Skala cited the example of a Korean church in Flushing which won approval from the city Board of Standards and Appeals to use two empty lots for parking, despite the opposition of community leaders and neighbors.

“It is an example of what the city does not care about, which is you and me,” he said. “We’ve got much more in common — Bayside, Little Neck and Douglaston — with Garden City and Mineola than we do with the Bronx or Brooklyn.”

Not so, said Douglaston civic activist Sean Walsh, president of the Queens Civic Congress. Walsh said civic groups across the city have been grappling with the community facilities issue.

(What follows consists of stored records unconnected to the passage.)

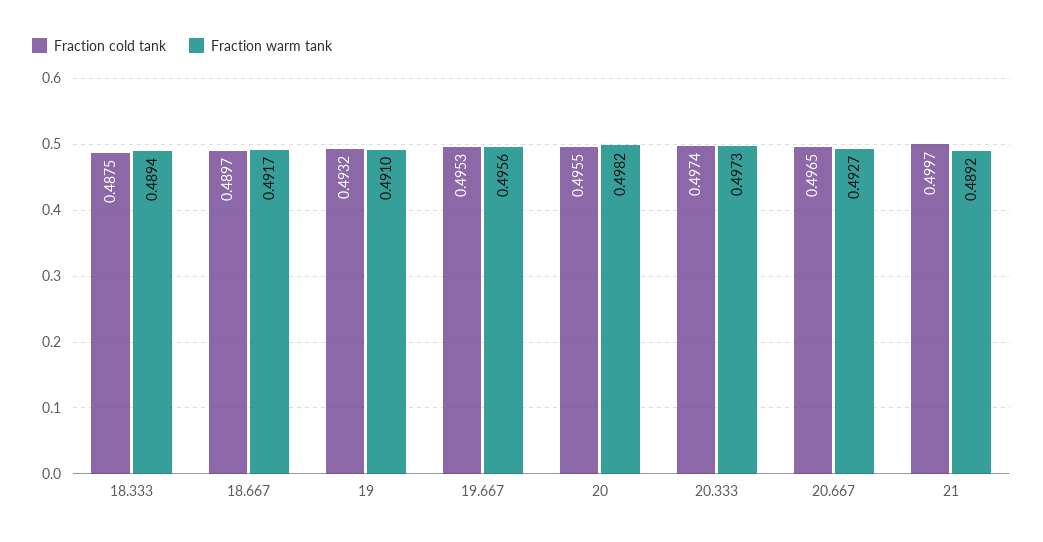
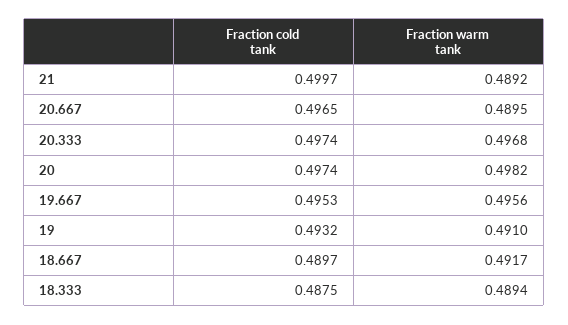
  {
    "Fraction cold tank": {
      "18.333": 0.4875,
      "18.667": 0.4897,
      "19": 0.4932,
      "19.667": 0.4953,
-     "20": 0.4955,
+     "20": 0.4974,
      "20.333": 0.4974,
      "20.667": 0.4965,
      "21": 0.4997
    },
    "Fraction warm tank": {
      "18.333": 0.4894,
      "18.667": 0.4917,
      "19": 0.491,
      "19.667": 0.4956,
      "20": 0.4982,
-     "20.333": 0.4973,
+     "20.333": 0.4968,
-     "20.667": 0.4927,
+     "20.667": 0.4895,
      "21": 0.4892
    }
  }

Walsh told the crowd the time was ripe for the city to tackle the community facilities issue, especially with former civic leaders City Councilmen Tony Avella (D-Bayside) and John Liu (D-Flushing) in office.

“I’ve been fighting this same issue for 30 years,” Walsh said. The Queens Civic Congress has asked civic groups across the borough to generate 50 to 100 letters each about community facilities to send to City Hall, he said.

“If we can make this happen across the borough,” he said, “If we can generate 1,000 letters citywide ... they don’t know what’s going to hit them.”

Walsh warned the crowd that there was a high price for not fighting to preserve the borough’s residential neighborhoods.

“If we don’t, Flushing will disappear and we’ll be next.”